(Glitterhouse 2003)
E’ proprio vero che ciò che rende tollerabile siffatta esistenza ha a che fare con la contingenza e l’inaspettato.
Eccoci alle prese con un album nato per caso, registrato nei ritagli di tempo di un tour altrettanto improvvisato, realizzato da una band senza formazione stabile che mette in musica versi appartenenti a una tradizione folk talmente indistinta e lontana da essere etichettata come “unknown” e, per finire, con la collaborazione di ospiti occasionali come Kristine Hersh o Blake Hazard.

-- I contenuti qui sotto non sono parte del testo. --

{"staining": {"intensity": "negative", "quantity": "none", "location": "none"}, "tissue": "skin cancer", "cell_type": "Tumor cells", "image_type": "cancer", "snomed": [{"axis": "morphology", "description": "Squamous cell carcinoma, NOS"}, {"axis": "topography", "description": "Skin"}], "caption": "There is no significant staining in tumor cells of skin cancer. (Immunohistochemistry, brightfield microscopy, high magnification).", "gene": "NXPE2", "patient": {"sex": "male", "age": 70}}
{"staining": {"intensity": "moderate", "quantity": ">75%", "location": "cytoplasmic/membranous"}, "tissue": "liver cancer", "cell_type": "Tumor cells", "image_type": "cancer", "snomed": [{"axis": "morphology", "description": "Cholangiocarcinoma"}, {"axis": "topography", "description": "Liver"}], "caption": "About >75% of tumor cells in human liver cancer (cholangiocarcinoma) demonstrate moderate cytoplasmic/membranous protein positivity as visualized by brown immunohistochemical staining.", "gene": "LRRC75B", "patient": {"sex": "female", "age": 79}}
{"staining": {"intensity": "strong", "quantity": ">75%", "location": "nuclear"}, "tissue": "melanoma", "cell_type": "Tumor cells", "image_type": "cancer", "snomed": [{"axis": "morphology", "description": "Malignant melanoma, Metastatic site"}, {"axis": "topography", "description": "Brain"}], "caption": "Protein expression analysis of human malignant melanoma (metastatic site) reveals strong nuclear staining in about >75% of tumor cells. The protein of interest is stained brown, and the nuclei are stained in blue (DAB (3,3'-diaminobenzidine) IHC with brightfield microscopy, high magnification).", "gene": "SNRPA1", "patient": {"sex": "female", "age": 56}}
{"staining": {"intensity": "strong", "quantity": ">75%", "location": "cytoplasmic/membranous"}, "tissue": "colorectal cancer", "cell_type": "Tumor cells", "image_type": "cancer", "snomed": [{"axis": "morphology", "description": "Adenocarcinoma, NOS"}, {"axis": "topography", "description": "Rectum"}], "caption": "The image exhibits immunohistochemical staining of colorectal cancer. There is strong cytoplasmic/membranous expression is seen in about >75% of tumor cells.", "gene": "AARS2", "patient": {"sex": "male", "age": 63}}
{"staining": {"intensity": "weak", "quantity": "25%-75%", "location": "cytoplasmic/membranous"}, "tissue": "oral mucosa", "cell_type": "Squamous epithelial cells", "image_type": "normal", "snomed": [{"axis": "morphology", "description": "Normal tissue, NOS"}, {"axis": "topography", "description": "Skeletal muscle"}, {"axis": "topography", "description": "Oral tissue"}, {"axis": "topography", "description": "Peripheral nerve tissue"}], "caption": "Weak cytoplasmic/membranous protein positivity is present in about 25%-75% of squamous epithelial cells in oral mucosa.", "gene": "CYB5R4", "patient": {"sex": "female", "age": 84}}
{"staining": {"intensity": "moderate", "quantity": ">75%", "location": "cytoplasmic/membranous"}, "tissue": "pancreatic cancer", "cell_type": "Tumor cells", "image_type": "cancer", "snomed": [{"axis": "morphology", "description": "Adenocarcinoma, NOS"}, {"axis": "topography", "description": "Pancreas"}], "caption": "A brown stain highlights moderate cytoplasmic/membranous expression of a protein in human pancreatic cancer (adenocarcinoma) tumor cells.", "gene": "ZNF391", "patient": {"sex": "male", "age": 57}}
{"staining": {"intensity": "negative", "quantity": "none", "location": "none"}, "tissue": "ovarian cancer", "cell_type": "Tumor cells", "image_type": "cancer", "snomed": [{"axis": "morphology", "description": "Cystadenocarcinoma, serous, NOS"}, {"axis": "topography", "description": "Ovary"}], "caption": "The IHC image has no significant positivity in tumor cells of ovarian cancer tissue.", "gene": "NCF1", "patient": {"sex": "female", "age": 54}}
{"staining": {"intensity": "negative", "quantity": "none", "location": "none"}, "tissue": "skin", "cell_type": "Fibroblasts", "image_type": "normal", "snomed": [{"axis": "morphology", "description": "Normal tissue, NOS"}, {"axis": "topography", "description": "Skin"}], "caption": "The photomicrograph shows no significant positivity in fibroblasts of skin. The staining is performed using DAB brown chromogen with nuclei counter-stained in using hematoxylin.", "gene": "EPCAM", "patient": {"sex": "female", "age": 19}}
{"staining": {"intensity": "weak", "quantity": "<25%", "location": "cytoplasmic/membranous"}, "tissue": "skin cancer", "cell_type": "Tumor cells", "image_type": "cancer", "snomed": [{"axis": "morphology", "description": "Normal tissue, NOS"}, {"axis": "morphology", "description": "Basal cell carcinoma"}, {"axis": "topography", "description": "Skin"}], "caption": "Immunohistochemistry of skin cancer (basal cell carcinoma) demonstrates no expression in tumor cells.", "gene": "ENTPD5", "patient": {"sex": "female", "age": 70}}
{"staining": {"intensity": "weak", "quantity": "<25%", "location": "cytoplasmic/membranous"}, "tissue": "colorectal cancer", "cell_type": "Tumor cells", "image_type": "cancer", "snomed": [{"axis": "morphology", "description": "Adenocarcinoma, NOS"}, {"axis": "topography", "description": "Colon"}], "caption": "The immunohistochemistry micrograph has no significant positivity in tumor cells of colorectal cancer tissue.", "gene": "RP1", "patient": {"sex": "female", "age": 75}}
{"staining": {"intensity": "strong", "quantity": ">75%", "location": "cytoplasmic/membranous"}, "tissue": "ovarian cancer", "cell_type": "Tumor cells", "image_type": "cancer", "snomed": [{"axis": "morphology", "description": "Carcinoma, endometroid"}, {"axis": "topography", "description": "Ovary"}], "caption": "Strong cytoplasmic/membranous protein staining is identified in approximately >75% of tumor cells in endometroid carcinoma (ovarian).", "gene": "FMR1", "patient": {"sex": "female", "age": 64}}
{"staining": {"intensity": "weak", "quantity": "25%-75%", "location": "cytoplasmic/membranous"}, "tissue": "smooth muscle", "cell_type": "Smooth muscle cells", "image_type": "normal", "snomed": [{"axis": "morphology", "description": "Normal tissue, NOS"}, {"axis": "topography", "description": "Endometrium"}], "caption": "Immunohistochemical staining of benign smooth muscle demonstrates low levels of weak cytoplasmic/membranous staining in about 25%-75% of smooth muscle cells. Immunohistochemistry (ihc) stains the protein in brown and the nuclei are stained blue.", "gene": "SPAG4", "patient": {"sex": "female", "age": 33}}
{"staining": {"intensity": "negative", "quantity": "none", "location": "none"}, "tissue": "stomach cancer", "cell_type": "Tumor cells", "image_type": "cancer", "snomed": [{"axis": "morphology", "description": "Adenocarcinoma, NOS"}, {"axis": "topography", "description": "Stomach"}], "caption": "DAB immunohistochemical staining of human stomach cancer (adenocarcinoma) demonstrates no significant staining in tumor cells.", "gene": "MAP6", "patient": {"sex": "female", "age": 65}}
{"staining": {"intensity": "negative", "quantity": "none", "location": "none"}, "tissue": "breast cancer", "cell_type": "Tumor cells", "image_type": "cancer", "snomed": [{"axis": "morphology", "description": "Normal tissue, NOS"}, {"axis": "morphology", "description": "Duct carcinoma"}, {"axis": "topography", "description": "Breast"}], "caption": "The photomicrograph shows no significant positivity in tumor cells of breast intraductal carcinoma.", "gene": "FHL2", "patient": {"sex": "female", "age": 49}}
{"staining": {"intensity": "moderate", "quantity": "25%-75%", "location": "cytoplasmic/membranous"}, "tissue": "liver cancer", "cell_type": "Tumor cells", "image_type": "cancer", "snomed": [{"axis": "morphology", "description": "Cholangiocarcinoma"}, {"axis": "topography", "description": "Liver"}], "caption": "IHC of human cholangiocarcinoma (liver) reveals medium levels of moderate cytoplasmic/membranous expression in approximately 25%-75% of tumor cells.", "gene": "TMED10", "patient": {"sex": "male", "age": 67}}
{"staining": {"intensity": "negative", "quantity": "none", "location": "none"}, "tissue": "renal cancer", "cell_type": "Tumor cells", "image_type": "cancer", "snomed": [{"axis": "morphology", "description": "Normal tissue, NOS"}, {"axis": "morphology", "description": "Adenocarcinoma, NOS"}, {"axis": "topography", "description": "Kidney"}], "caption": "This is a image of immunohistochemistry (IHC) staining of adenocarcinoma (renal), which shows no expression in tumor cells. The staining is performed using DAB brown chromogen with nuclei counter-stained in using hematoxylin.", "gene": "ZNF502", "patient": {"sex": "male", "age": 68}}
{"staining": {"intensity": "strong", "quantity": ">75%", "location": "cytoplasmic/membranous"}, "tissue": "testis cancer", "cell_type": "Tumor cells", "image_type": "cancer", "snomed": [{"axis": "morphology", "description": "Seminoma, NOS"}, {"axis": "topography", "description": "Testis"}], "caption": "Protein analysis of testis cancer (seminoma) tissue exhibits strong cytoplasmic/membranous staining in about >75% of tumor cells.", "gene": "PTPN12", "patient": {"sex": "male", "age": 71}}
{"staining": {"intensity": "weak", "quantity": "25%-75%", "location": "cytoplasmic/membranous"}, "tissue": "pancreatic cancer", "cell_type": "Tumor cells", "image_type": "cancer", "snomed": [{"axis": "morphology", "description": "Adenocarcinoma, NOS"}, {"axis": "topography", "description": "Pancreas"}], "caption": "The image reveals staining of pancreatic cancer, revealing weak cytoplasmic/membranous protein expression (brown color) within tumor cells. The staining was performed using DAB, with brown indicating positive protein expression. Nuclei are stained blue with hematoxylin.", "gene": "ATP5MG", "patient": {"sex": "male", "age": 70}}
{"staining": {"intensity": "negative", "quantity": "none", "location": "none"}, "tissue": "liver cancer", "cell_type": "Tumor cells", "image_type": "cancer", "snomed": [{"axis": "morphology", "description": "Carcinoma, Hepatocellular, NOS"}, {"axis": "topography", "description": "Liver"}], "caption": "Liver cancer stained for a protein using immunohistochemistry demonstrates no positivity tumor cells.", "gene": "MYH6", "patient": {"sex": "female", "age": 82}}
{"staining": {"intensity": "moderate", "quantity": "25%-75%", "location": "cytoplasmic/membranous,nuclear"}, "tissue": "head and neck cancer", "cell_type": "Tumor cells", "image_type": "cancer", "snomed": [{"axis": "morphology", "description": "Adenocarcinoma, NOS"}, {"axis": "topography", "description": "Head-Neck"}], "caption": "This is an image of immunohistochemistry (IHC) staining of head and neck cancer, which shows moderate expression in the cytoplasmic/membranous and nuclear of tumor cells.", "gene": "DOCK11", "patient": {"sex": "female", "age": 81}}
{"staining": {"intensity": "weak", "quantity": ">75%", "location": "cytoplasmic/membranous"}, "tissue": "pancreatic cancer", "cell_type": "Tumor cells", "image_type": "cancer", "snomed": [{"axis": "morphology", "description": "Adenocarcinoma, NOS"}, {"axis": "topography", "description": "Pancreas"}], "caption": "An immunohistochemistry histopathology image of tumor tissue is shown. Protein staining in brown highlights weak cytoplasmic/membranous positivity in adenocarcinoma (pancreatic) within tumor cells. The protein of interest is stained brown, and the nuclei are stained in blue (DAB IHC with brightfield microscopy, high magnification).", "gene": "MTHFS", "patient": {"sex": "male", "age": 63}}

Se non avessi appena inserito un oggettino nel lettore e non vedessi i led muoversi sincronicamente con ciò che sento, potrei tranquillamente dire di stare sognando. Non tanto per l’inconsistenza autoriale dell’operazione “Regard the End” appena descritta, ma per l’abbandono onirico in cui queste ballads mi hanno gettato fin dal loro primo ascolto.
Chiunque abbia mancato l’appuntamento con i precedenti capitoli di una discografia disordinata quanto prodiga di autentici gioielli (vedi soprattutto “Mojave” e “Everything’s Fine”), commetterebbe più di un delitto se non decidesse di riparare con questo nuovo splendido album.
Le oscure atmosfere dark folk restano quelle di sempre, il cantato di Robert Fisher tra il Nick Cave più sobrio e uno Stuart Staples meno singhiozzante è da brividi come sempre. Ciò che rende diverso questo album è però forse una maggiore apertura per soluzioni meno “isolazioniste”. Valgano per tutti i brani più “classici” come l’inarrivabile The Trials of Harrison Hayes o la ‘cavalcata’ melodica di Soft Hand capace di coniugare derive Dylaniane e la compostezza pop di Tindersticks (i ricami di violino) o di Belle & Sebastian versione country (le trombe). A queste fanno poi da contraltare brani più ‘familiarmente’ tenebrosi come Another Man is Gone con voce tra Morrison e Lanegan, la dolce litania di Fare Thee Well o la disperata malinconia della lunga The Suffering Song finale. The Ghost of the Girl in the Well poi è pura magia noir reiterata in un crescendo di struggimento degli strumenti a corda… ma perché continuare?
Un solo consiglio: abbandonate tutti i miraggi neo-country/neo-acoustic/neo-idiozie che vi propinano da un po’ di tempo in qua e cedete alla seduzione irresistibile di musica fatta soltanto di anima, al fascino dello stordimento meditativo in cui può gettarvi una sei corde (presente i Red House Painters?), cedete al fascino della reinterpretazione senza tempo… o se non altro… a quello della casualità di cui si diceva in apertura.